* Text excerpt

%%

Olavi Litmanen

Personal information
- Date of birth: 17 April 1945 (age 80)
- Place of birth: Saari, Finland
- Position(s): Forward, Winger

Senior career*
- Years: Team / Apps / (Gls)
- 1964–1966: Lahden Reipas / 23 / (4)
- 1966–1967: Lahden Palloseura /  / (6)
- 1968–1974: Lahden Reipas / 136 / (36)
- 1975: Lahden Palloseura /  / (3)
- 1977: Lahden Palloseura /  / (8)
- 1978: Lahden Reipas / 12 / (0)
- 1979–1982: Lahden Palloseura /  / (14)

International career
- 1970–1972: Finland / 5 / (0)

= Olavi Litmanen =

Finnish footballer (born 1945)

%%

* Your tasks
a. Answer these questions from the Olavi Litmanen profile:
(i) Where was he born?
(ii) How many appearances did he make for Finland?
(iii) How many goals did he score for Lahden Reipas from 1968 to 1974?
b. Write the next part of the Olavi Litmanen profile, starting after its final line.
The rows are separate material and are not part of the Olavi Litmanen profile.

Items from a data source
%%

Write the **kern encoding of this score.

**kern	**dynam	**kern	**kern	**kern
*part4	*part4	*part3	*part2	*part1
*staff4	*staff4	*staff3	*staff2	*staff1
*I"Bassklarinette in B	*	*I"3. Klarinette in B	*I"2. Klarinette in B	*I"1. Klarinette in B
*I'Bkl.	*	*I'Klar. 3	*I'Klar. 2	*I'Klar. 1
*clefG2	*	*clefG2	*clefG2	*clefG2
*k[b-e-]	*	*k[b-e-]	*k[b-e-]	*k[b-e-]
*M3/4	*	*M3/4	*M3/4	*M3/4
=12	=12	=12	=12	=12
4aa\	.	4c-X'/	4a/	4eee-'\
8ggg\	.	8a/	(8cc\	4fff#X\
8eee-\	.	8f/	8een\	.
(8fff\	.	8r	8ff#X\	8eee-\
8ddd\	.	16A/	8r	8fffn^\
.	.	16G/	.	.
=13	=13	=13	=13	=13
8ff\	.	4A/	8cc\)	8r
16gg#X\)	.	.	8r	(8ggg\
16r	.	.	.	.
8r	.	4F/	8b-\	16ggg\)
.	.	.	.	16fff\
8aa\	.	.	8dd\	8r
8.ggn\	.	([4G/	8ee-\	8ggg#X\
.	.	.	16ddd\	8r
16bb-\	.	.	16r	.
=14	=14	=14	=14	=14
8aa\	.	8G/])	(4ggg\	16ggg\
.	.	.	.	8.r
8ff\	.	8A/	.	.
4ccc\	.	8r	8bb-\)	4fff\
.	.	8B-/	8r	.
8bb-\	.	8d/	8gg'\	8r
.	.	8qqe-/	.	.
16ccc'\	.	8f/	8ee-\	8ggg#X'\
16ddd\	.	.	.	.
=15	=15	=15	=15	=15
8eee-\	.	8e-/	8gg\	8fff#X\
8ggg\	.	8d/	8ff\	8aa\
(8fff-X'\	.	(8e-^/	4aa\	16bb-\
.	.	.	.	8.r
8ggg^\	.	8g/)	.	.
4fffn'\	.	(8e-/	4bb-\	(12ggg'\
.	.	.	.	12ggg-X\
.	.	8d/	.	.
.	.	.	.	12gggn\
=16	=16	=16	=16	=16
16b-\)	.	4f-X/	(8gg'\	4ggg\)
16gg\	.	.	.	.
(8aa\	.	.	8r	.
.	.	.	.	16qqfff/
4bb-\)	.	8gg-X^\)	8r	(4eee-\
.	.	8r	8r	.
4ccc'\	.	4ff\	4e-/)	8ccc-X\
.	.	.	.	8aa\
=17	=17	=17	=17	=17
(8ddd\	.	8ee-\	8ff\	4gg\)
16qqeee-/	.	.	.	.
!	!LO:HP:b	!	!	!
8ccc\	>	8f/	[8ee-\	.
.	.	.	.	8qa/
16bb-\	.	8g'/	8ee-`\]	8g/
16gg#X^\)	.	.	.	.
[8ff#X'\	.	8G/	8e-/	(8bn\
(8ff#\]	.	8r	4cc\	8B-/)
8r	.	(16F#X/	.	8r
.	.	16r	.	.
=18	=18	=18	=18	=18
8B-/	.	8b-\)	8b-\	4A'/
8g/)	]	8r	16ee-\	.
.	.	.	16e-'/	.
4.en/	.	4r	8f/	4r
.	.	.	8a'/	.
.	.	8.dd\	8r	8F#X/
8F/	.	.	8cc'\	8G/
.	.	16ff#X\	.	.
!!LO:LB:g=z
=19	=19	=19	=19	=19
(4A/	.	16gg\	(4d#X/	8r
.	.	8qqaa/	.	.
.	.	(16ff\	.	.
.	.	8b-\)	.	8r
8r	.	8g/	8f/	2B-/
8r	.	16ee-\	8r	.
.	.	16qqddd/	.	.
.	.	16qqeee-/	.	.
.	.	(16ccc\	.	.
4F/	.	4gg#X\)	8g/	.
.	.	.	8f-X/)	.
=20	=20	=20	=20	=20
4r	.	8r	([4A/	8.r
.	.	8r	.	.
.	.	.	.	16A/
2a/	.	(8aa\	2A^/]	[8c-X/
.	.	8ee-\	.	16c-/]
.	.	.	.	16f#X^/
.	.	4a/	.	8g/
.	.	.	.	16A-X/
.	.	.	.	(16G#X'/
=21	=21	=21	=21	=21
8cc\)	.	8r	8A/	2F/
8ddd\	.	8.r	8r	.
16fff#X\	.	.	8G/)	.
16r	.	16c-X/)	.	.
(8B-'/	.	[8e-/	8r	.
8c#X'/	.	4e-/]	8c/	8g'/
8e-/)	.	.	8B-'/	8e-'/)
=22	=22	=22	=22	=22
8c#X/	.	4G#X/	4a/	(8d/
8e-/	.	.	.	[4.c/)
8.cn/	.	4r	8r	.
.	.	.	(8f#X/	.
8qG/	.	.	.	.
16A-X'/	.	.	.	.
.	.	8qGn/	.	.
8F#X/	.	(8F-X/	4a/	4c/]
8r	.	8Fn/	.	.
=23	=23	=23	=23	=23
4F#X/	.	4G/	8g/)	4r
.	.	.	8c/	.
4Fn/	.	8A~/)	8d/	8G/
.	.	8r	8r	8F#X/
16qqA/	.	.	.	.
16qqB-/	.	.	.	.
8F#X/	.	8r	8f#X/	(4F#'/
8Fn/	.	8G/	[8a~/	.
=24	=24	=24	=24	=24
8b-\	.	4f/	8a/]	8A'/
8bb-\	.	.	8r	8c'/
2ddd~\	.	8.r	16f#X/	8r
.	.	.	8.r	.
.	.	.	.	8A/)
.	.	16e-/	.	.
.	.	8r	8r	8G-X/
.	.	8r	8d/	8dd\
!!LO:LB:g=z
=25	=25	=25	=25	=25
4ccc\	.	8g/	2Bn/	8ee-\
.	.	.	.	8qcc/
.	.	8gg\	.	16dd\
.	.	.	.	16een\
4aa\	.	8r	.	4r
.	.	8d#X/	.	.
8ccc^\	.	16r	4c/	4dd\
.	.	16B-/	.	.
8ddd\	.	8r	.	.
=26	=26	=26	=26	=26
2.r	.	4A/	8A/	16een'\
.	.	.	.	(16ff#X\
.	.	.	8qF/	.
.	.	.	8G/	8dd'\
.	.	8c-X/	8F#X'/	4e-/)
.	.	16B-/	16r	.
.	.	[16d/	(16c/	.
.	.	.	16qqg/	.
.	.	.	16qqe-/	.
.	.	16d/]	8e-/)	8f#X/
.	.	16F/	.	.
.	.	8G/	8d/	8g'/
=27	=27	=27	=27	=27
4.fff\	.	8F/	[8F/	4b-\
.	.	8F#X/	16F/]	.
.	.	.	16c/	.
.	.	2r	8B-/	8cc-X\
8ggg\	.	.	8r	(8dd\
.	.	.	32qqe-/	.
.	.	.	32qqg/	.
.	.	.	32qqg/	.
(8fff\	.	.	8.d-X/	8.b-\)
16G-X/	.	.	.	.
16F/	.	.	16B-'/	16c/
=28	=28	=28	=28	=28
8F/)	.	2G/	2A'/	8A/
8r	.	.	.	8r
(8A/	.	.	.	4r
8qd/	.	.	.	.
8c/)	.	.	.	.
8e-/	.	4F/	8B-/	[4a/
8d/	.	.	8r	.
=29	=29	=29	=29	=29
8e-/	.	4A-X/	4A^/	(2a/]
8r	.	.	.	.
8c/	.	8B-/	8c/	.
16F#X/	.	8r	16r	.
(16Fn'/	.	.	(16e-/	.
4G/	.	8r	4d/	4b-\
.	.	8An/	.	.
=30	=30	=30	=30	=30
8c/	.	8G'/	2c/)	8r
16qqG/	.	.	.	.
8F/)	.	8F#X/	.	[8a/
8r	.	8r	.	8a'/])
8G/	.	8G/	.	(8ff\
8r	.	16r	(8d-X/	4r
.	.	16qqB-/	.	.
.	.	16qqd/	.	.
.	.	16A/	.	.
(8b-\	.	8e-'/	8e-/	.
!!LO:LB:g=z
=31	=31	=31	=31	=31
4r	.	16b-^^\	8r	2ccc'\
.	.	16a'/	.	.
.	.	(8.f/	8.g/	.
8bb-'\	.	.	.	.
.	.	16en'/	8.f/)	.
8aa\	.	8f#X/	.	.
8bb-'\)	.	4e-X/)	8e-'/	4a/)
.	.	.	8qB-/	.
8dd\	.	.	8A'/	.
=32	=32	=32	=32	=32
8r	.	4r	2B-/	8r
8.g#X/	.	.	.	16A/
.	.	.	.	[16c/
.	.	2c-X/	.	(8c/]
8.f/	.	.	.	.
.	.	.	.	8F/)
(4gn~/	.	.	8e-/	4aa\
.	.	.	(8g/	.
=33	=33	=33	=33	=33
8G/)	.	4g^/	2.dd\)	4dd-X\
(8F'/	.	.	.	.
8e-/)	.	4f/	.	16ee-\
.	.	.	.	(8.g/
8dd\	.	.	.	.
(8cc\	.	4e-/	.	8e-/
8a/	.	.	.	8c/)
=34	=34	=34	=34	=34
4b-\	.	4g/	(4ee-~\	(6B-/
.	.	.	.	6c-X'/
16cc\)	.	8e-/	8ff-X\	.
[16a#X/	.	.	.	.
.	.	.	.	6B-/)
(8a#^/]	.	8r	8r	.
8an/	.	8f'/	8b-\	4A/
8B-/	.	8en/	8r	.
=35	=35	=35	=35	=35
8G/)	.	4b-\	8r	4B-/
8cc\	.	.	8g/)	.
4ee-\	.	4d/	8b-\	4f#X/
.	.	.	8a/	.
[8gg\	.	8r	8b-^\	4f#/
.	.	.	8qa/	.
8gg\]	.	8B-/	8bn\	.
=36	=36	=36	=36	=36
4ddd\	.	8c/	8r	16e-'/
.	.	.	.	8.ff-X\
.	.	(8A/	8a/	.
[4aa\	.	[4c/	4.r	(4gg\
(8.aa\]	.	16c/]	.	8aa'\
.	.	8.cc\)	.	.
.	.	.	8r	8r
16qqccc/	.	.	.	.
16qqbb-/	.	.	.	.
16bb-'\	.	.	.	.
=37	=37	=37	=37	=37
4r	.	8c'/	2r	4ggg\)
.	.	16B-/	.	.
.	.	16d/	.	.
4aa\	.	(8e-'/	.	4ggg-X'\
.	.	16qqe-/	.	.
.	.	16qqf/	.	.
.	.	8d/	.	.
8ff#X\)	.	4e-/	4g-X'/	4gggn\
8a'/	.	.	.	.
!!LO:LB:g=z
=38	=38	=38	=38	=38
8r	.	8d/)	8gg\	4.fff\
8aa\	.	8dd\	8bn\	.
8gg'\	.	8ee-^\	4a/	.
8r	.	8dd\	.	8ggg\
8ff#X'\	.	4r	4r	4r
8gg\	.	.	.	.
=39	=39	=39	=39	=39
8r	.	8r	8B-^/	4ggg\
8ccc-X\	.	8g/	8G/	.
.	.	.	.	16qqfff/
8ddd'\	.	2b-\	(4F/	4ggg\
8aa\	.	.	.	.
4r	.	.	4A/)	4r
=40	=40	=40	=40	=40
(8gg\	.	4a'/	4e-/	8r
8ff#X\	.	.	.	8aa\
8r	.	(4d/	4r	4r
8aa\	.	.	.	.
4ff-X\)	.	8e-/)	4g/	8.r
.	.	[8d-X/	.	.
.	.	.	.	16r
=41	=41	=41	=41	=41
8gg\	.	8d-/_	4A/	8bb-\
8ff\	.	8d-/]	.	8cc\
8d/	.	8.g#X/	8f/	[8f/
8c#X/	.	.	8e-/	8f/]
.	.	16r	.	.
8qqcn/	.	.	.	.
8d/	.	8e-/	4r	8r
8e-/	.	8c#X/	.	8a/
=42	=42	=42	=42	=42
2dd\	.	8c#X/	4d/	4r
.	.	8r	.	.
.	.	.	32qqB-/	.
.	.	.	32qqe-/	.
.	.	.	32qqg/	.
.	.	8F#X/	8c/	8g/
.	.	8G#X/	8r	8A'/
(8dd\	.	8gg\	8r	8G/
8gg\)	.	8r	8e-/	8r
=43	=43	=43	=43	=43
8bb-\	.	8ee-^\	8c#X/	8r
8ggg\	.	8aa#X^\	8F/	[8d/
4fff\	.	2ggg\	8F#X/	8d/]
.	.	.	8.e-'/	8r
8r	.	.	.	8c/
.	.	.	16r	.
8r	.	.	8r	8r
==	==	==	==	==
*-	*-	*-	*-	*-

%%

* List of answers
a.
(i) Saari, Finland
(ii) 5
(iii) 36

b.
Olavi Litmanen (born 17 April 1945) is a Finnish former international footballer who played as a forward. He spent his career with Reipas Lahti in Mestaruussarja and Lahden Palloseura in lower divisions.

He won 5 Finnish Cup winners' medals with Reipas, 1964, 1972, 1973, 1974 and 1978.

==Personal life==
Litmanen married a player of the Reipas women's team. He is the father of the Finnish international footballer Jari Olavi Litmanen who also began his career with Reipas.